ND Farmer Stresses Importance of Regenerative Agriculture

Author: Elizabeth Varin | Published: December 20, 2017

Gabe Brown hasn’t tilled his land near Bismarck, N.D., since 1994.

He hasn’t used synthetic fertilizer since 2007.

Yet he said he’s still seeing yields measuring above Burleigh County averages and he’s still turning a profit profit.

“We’re our worst enemy, not allowing nature to function,” he said last week at the South Dakota Grassland Coalition 2017 Winter Road Show’s stop at the Dakota Event Center.

“…We cannot have ecological integrity without human integrity,” he said. “All of us need to look in the mirror and realize that our management decisions that we make every day on our operation affect thousands of people, really hundreds of thousands of people.

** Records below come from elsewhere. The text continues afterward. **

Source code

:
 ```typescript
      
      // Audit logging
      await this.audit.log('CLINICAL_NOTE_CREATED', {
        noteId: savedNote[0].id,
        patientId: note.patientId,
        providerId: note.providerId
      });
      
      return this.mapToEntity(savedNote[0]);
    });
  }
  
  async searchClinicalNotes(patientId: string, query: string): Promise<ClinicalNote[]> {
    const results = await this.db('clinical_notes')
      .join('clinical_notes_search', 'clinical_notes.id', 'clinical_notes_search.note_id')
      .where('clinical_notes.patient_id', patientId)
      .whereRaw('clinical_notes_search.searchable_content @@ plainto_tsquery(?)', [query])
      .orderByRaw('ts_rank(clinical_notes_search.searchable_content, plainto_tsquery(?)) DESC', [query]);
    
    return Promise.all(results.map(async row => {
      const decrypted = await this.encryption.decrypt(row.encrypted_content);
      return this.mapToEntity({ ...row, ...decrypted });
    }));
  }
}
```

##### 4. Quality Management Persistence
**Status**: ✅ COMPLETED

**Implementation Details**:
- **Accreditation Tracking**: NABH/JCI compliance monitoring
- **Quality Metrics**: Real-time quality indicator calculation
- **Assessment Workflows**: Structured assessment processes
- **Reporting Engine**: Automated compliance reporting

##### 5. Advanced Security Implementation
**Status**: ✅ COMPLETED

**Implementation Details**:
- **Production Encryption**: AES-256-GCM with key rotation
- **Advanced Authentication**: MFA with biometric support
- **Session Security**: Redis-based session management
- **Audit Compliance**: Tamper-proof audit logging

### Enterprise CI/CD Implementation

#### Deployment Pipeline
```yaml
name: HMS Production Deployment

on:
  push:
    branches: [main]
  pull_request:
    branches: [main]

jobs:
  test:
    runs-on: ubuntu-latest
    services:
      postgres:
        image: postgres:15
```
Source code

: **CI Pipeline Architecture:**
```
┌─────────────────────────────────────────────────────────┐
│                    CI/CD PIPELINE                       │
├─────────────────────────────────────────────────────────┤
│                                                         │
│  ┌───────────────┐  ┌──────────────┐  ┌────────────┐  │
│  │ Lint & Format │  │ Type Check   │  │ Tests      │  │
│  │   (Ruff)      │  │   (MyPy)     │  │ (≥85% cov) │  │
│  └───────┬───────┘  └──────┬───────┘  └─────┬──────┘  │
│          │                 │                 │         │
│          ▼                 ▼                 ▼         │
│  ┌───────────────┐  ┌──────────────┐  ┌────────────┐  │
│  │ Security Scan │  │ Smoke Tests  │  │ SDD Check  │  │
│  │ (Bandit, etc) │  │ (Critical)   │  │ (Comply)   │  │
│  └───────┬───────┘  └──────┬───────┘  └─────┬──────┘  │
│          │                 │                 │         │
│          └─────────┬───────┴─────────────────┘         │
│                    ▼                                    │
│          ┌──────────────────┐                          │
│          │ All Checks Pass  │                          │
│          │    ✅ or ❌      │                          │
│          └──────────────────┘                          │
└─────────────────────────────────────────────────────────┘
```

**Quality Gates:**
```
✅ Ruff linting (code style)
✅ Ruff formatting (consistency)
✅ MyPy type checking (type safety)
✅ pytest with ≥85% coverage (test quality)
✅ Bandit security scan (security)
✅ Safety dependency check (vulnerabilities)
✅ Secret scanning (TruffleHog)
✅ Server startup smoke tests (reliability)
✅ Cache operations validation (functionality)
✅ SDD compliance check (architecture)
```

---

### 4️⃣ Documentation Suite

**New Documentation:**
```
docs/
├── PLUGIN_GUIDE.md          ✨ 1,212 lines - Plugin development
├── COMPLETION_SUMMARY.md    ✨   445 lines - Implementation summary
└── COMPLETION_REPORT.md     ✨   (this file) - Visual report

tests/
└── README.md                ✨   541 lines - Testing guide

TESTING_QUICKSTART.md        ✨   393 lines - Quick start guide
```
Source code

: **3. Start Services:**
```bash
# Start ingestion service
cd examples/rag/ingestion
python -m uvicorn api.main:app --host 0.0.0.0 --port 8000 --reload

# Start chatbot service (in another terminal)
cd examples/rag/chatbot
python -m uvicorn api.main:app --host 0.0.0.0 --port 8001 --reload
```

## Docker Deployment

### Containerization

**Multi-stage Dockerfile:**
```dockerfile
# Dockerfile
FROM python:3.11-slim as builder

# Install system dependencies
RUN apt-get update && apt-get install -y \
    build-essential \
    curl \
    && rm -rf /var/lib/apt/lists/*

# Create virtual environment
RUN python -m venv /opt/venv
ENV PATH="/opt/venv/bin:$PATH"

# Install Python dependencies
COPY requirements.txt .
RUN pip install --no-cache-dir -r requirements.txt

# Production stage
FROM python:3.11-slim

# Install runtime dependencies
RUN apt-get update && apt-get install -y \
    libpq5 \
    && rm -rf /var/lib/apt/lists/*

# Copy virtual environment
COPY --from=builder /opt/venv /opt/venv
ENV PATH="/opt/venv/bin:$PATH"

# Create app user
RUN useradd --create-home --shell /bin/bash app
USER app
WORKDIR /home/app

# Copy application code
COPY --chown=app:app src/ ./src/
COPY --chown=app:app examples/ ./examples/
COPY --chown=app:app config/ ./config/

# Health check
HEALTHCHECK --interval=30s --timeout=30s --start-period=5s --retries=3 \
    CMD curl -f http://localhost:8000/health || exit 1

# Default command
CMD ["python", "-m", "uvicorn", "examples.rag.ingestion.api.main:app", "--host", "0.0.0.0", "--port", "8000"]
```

Because they’re affecting the mineral cycle, the water cycle, the nutrient cycle.”

Brown argued in favor of looking beyond cash crops and into the ecosystem of the land farmers are using.

“It’s not that I’ve got more nutrients,” he said, comparing his land to tilled land, land with minimal crop diversity and land on which lots of synthetic fertilizer is used. “They have that much in their soils also. It’s just that it’s not available. Because they don’t have the biology and the healthy ecosystem to make those nutrients available.”

Brown spoke about regenerative agriculture, a land management approach that aims to improve soil health, crop resilience and nutrient density.

“You’ve got to think outside the box to make profit in commodity markets,” he said.

The crowd included a mix of farmers and conservationists, said Valeree DeVine, Natural Resources Conservation Service district conservationist.

“What we like to see is that they come and hear a message from another farmer and rancher,” she said. “As an agency we can talk it but we can’t show them what we’ve done on our own operation. So we feel that it means more from another farmer and rancher.”